[Items listed in a dataset]
+ + +
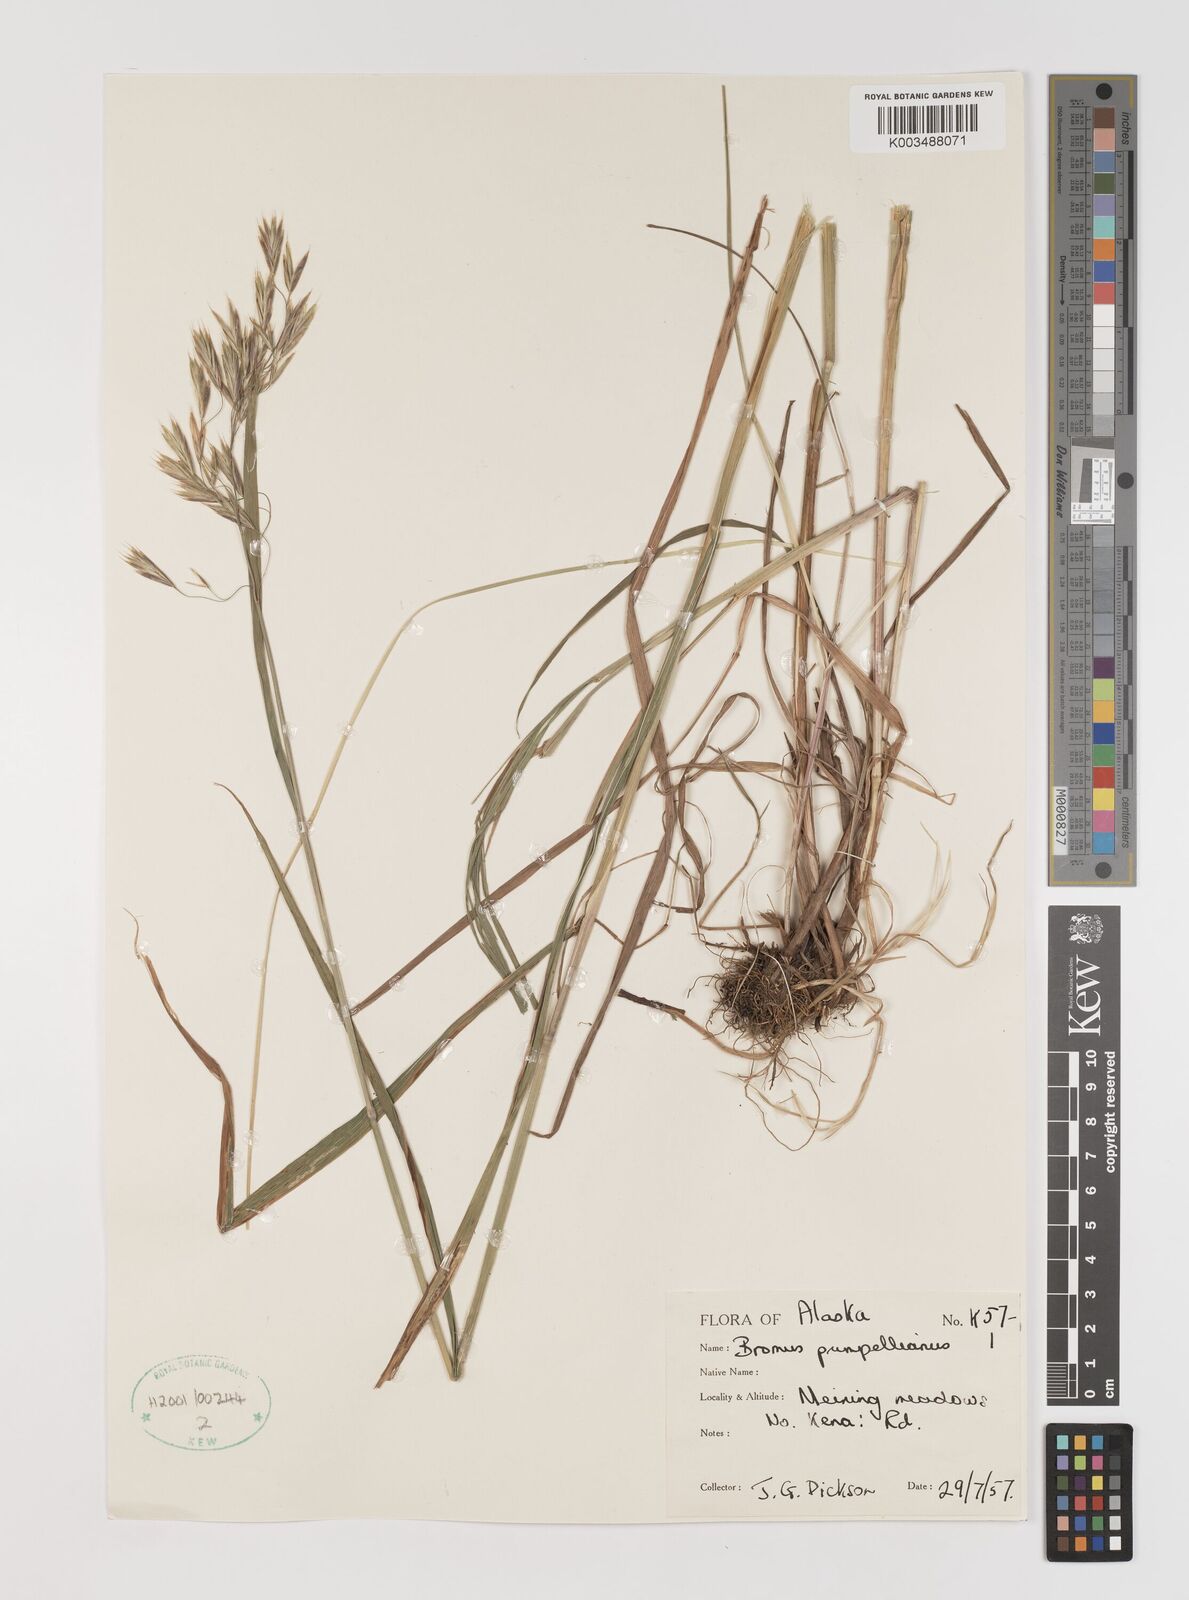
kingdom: Plantae
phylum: Tracheophyta
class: Liliopsida
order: Poales
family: Poaceae
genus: Bromus
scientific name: Bromus pumpellianus
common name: Pumpelly's brome
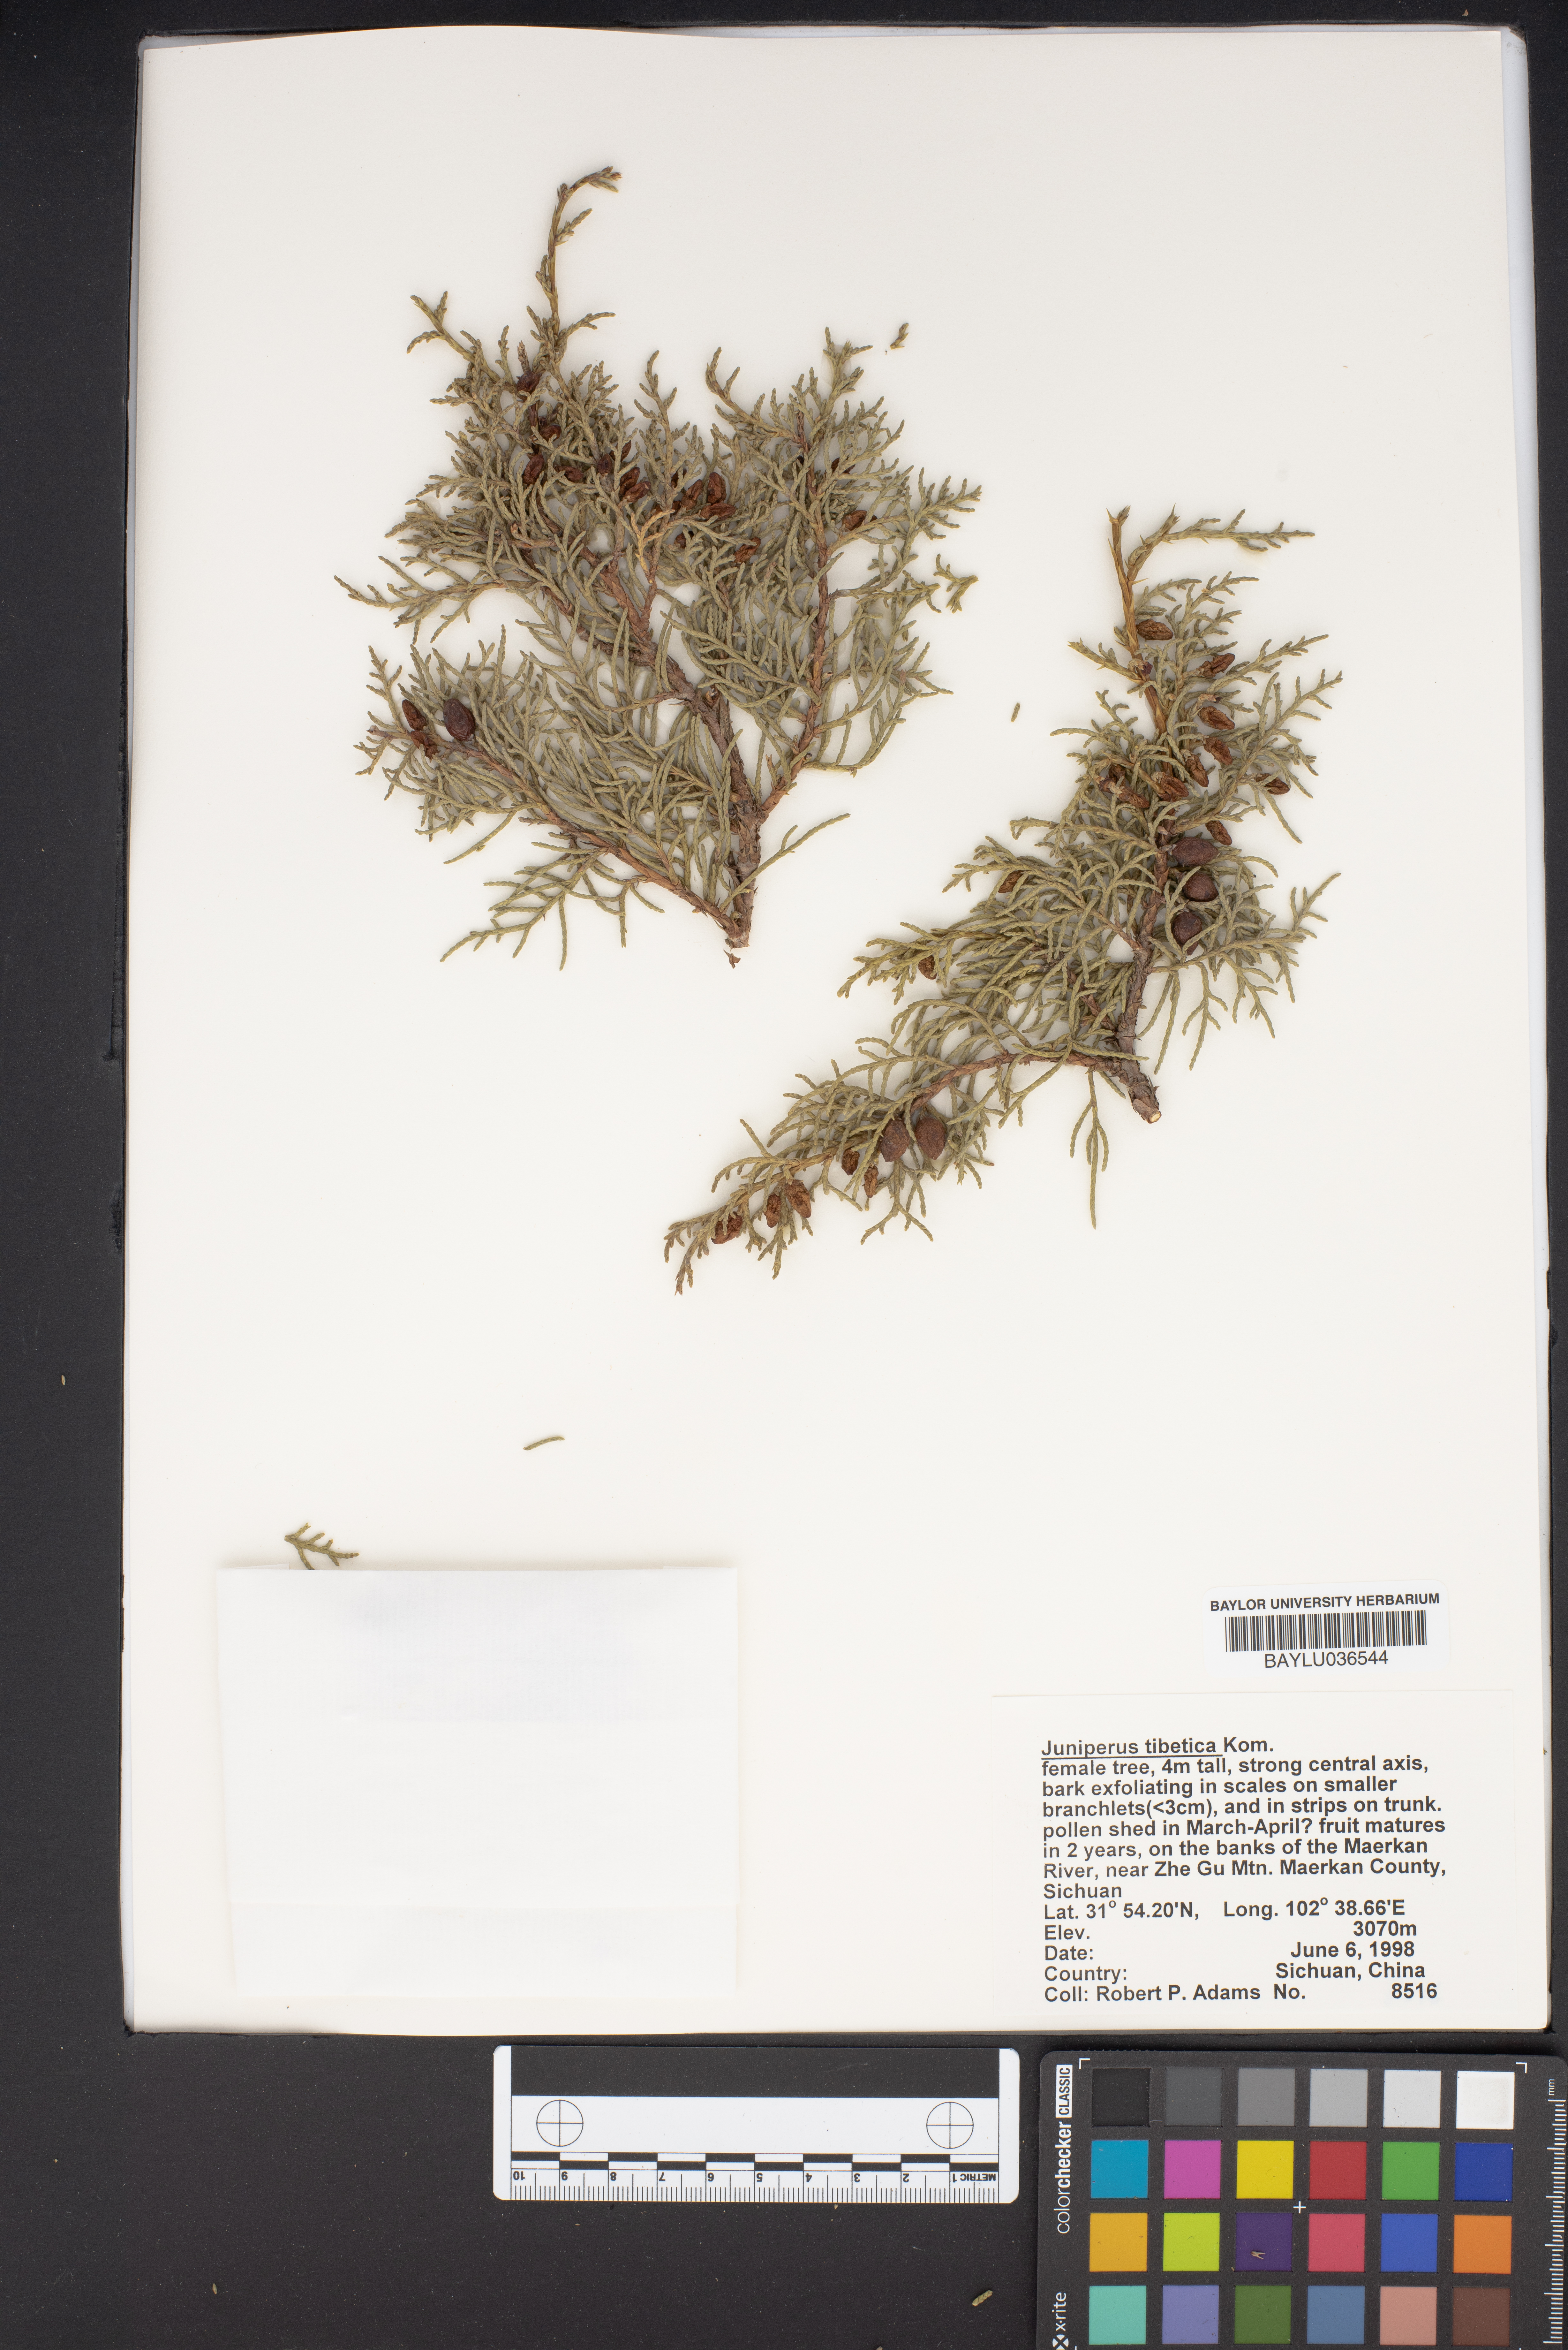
+ + +
_Objective_
Copy out every line of the rows above word for word, leaving out the pictures.

_Full output_
kingdom: Plantae
phylum: Tracheophyta
class: Liliopsida
order: Poales
family: Poaceae
genus: Bromus
scientific name: Bromus pumpellianus
common name: Pumpelly's brome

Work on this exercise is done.